'''

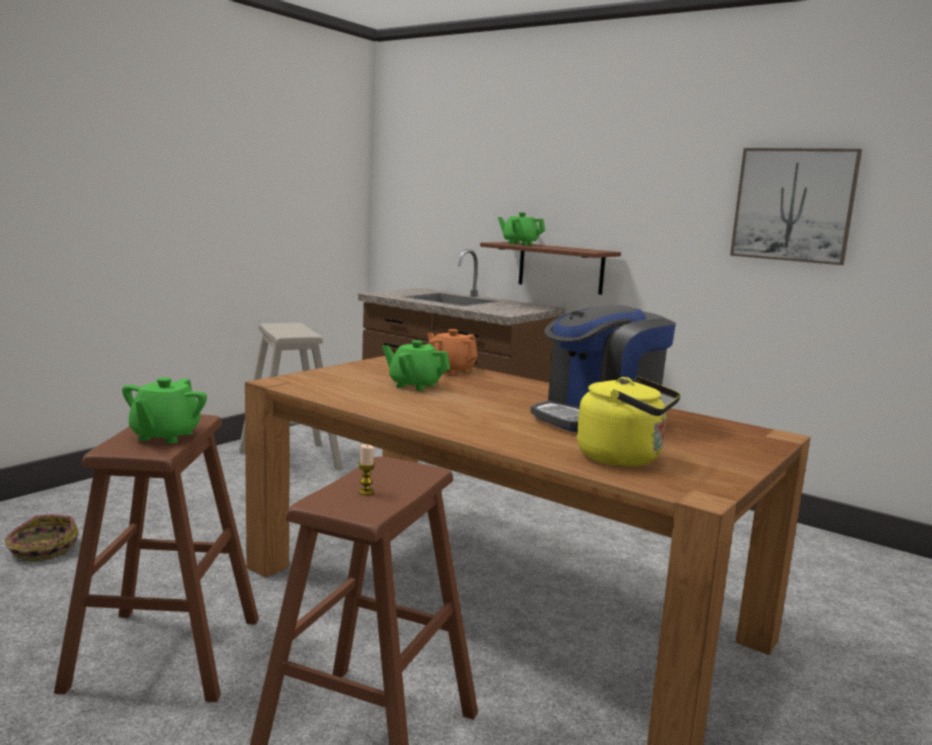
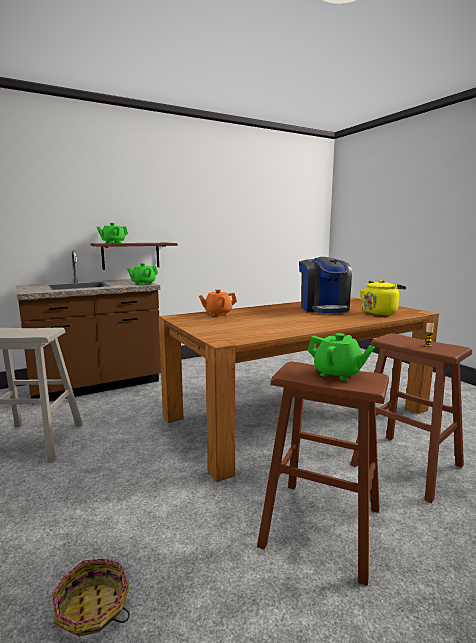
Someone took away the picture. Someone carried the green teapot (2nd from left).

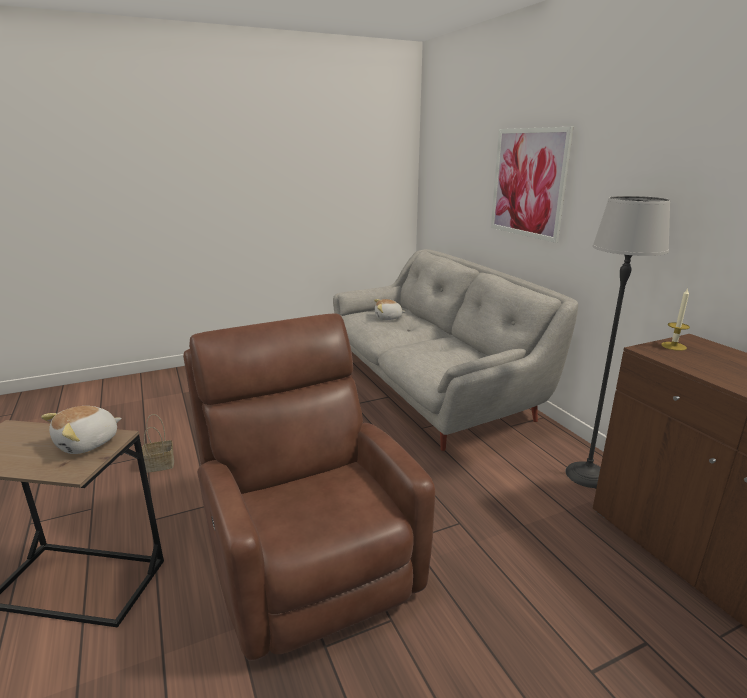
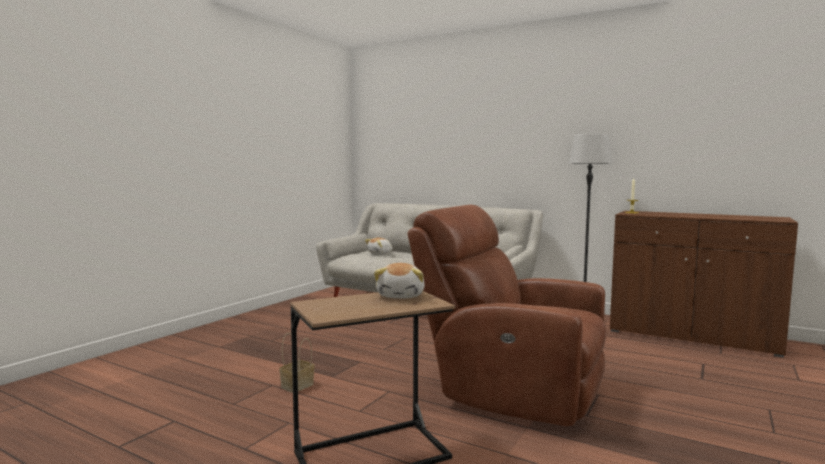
Someone took away the picture.

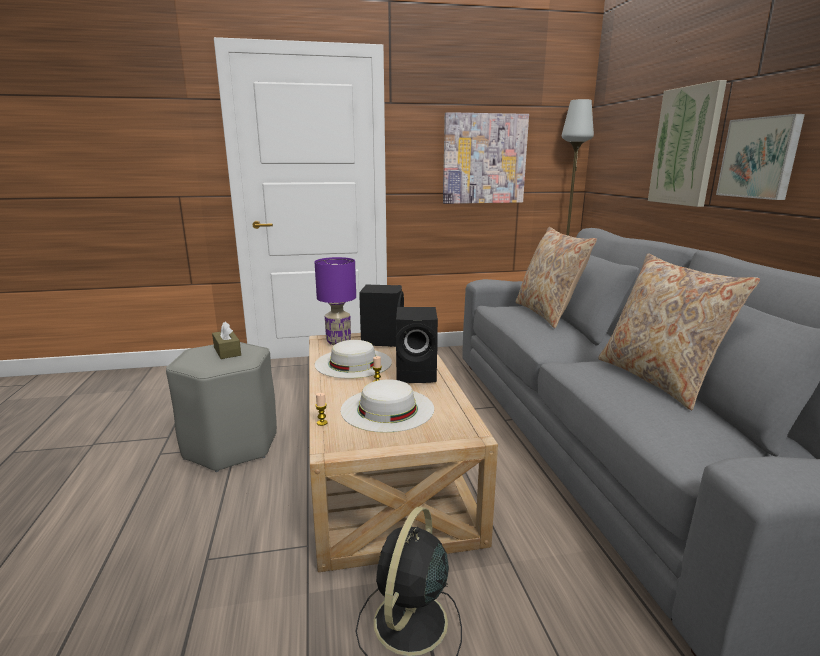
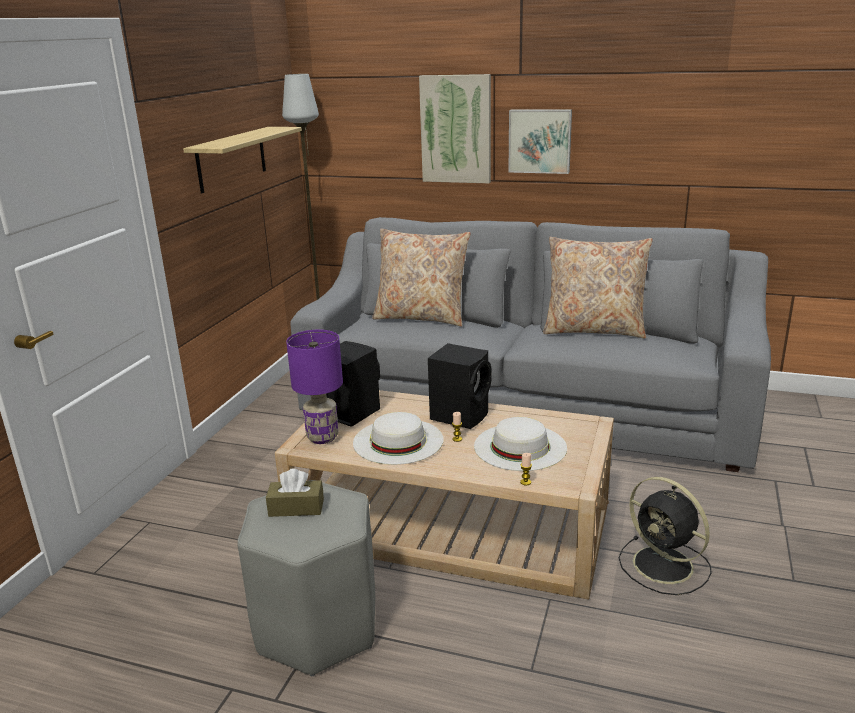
Someone swapped the picture (1st from left) for the shelf.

'''

## Task requirements:
All lines containing "left" in the material above should appear in your reply, copied exactly.

## Exercise solution:
Someone took away the picture. Someone carried the green teapot (2nd from left).
Someone swapped the picture (1st from left) for the shelf.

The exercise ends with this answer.